In a role just as iconic as in The French Connection, Gene Hackman plays an audio surveillance expert entangled in a morally troubling assignment – and then obsessed. Veteran character actor Allen Garfield is just as good and the irreplaceable John Cazale makes us cringe and ache as always. Look for a very young Harrison Ford and for a glimpse of an uncredited Robert Duvall as a corpse.

The most significant achievement in The Conversation, however, is the groundbreaking sound editing by Walter Murch.
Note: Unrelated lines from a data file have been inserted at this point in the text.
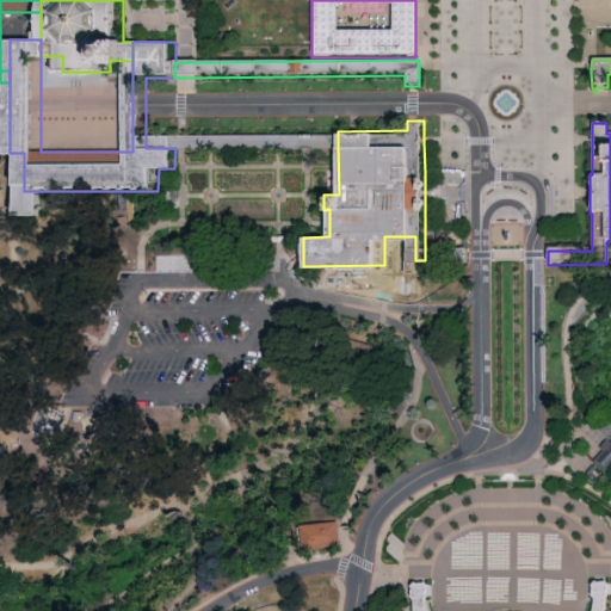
[(338,148),(338,131),(184,133),(146,133),(146,146),(170,146),(170,148),(176,148),(184,148),(215,148),(284,148),(310,148),(338,148)]
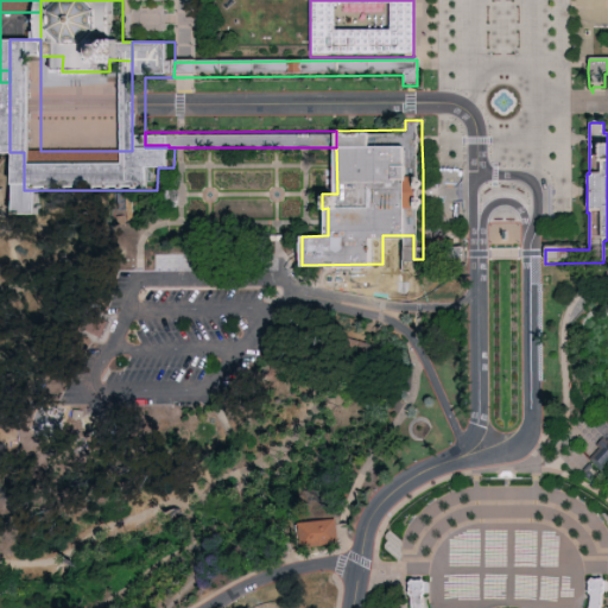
[(45,190),(24,190),(24,216),(45,216),(45,190)]
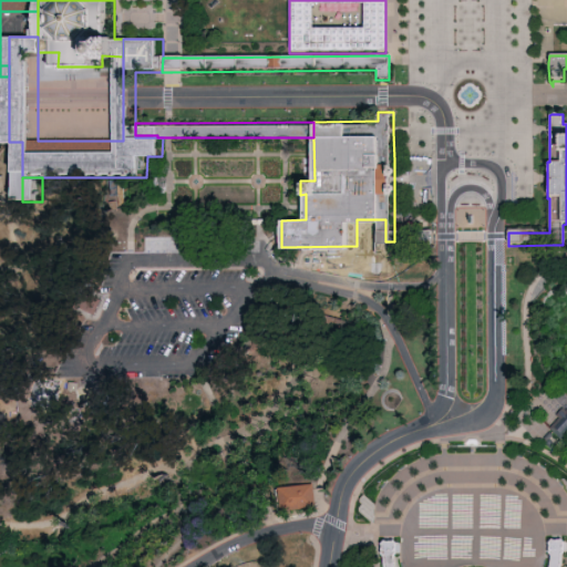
[(548,430),(552,432),(553,434),(560,441),(566,433),(566,410),(566,412),(563,409),(555,416),(557,420),(548,430)]
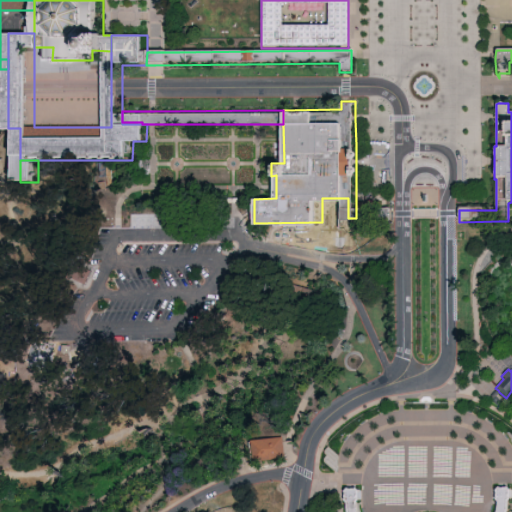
[(244,445),(245,461),(276,460),(275,443),(244,445)]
After experiencing The Conversation, you’ll never again overlook movie sound editing.

Congrats, Roger Corman!

This week’s DVD release of Roger Corman’s Sci Fi Classics is my occasion for celebrating the prolific low-budget producer Roger Corman.  So far, Corman has produced 395 titles –  mostly shameless and delicious exploitation movies for the teen market.  In one four-year period, he produced The Student Nurses, Private Duty Nurses, Night Call Nurses and Candy Stripe Nurses – and 21 other movies!

Corman’s great gift to us all is his mentorship of young and talented filmmakers.  Filmmakers who got their first assignment from Corman (called “the Corman Film School”) include Oscar winning directors James Cameron, Francis Ford Coppola, Jonathan Demme, Curtis Hanson, Ron Howard and Martin Scorsese.  Not to mention cult directors Paul Bartels and Monte Hellman (Corman produced Hellman’s Warren Oates classic Cockfighter).  And Chinatown screenwriter Robert Townsend.

Jack Nicholson first got some attention playing the masochistic dental patient in Corman’s 1960 Little Shop of Horrors.  Nicholson showed up again in Corman’s 1967 The Wild Angels (biker gangs), 1967 The Shooting (trippy Western) and 1967’s LSD flick The Trip (more on that tomorrow).

Probably the best movie that Corman has produced was St. Jack (1976), directed by Peter Bogdanovich.  Corman had given Bogdanovich his start, and in the intervening 12 years Bogdanovich’s star had risen (The Last Picture Show, What’s Up, Doc?, Paper Moon) and fallen (Daisy Miller).   Ben Gazzara and Denholm Elliott delivered great performances in this story of a hustling American expat running a GI brothel in Singapore during the Vietnam War.

Roger Corman’s Sci Fi Classics includes three films that I haven’t seen (or don’t remember seeing): Attack of the Crab Monsters, War of the Satellites and Not of this Earth.  Although I may not have seen them, I can tell you that 1) they don’t have fancy production values; 2) they are fast paced and not too long; and 3) they’re a kick.

TCM’s Korean War Marathon

On June 24 and 25, TCM is showing fourteen straight Korean War movies: The Steel Helmet (1951),  Men In War (1951) , Men Of The Fighting Lady (1954), I Want You (1951), Battle Circus (1953),  Tank Battalion (1958), Mission Over Korea (1953), Battle Taxi (1955), The Bamboo Prison (1955), All the Young Men (1960), Take the High Ground! (1953), Time Limit (1957), The Rack (1956) and  Hell in Korea (1956).

If you’re gonna watch just one, I recommend The Steel Helmet, a gritty classic by the great Sam Fuller, a WWII combat vet who brooked no sentimentality about war.  Fuller and Peckinpah favorite Gene Evans is especially good as the sergeant.

This time, TCM is not showing the three most well-known Korean War movies:   Manchurian Candidate, Pork Chop Hill and M*A*S*H.

Earlier this year, TCM broadcast War Hunt,  a 1962 film about Robert Redford joining a Korean War unit as a new replacement with John Saxon as the platoon’s psycho killer.  Along with Redford, Sidney Pollack and Francis Ford Coppola are in the cast, making War Hunt the only film with three Oscar-winning directors as actors.   Don’t blink, or you’ll miss for Coppola as an uncredited convoy truck driver.